KıbrısManşet

KTEZO: Bu yapılanlar gençleri bir diploma uğruna yerin dibine batırmaktır

Kıbrıs Türk Esnaf ve Zanaatkarlar Odası (KTEZO) bütünleme sınavları üzerine ek bütünleme yapılması üzerine bir dizi açıklama yaptı, memleketteki eğimin ahvaliyle ilgili değerlendirmelerde bulundu

Ardıç: Eğitim insana değer katan bir şey değil mi?”

KTEZO Başkanı Mehmet Ali Ardıç tarafından yapılan yazılı açıklamada şunlar kadedildi:

“Bütünleme sınavları üzerine, bütünleme sınavları yapmaya devam ediyoruz. Bilgimize geldiği kadarıyla 1700 kadar öğrenci yeniden bütünleme sınavlarına girmiş olacak.

Hem de ısrarla, hem de sızlana sızlana… Hem de bu gençleri her yaptığımız bütünleme sınavında tükettiğimizi bile bile. O halde bu sınavları neden yapıyoruz?

En genelde eğitim, özelde ise mesleki eğitim insana bilgi ve beceri kazandırıp, üretime katmak, yeteneğini geliştirip, istihdam etmek için değil mi? Hepimizin cevabının “evet” olduğundan eminiz!

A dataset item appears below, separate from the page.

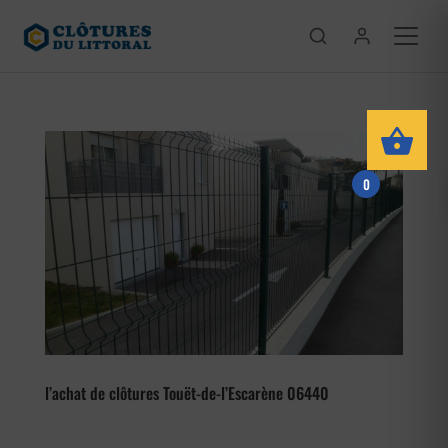
0
l’achat de clôtures Touët-de-l’Escarène 06440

Ancak tam tersini yapmaktan da bizi kimse alıkoyamıyor. Yıllarca aynısını yaptığımız ve kötü sonuçları deneyimlediğimiz halde.  Eğitim gibi temel bir meselede bu yapılanlar nasıl bir aymazlık, nasıl bir sorumsuzluktur?

“Bu yapılanlar gençlerimizi bir diploma uğruna yerin dibine batırmaktır”

Bu yapılanlar gençlerimizi bir diploma uğruna yüz kere, bin kere yerin dibine batırmaktır. Öğretmenlerimizin emeğini ve eğitim öğretim alanındaki tecrübesini hiçe saymaktır… Gençlerimizi yetenekleri, becerileri çerçevesinde yönlendirmek, onları çoğaltmak yerine hayatlarını tüketmektir.

“Bu yaptığımızdan sonra da çocuklarımızı “üniversite” ibareli “ticari şirketlere” yolculuyoruz

Sonra da çağ nüfusumuzun %75-80’ini Üniversite ibareli “TİCARİ ŞİRKETLERE” yolcu ediyoruz. Tam bir tuzak! Bizi en çok üzen de, buna en başta itiraz etmesi ve karşı çıkması gereken üniversitelerin; ticari kaygılarla sessiz kalıyor olmasıdır.

“Eğitimde de benzerimiz yok, herkes mühendis, herkes hukukçu”

Pek çok alanda olduğu gibi, eğitimde de dünyada örneğimiz yok! Herkes mühendis, herkes hukukçu… Sonuçta bu yapılanların bedeli topluma, ülkeye ödetiliyor. Ne çalışacak dülger, ne tesisatçı, ne demirci ne de aşçı kalıyor geriye.

Herkes de biliyor ki kendi işini yapamayan toplumların, ne kendisine ne de bir başkasına hayrı olmaz. O zaman bir daha soralım… Bütünleme sınavı üzerine bütünleme sınavı yapmak neyin gereğidir? Geleceğimiz olduğunu iddia ettiğimiz gençliği tüketmeye neden devam ediyoruz?”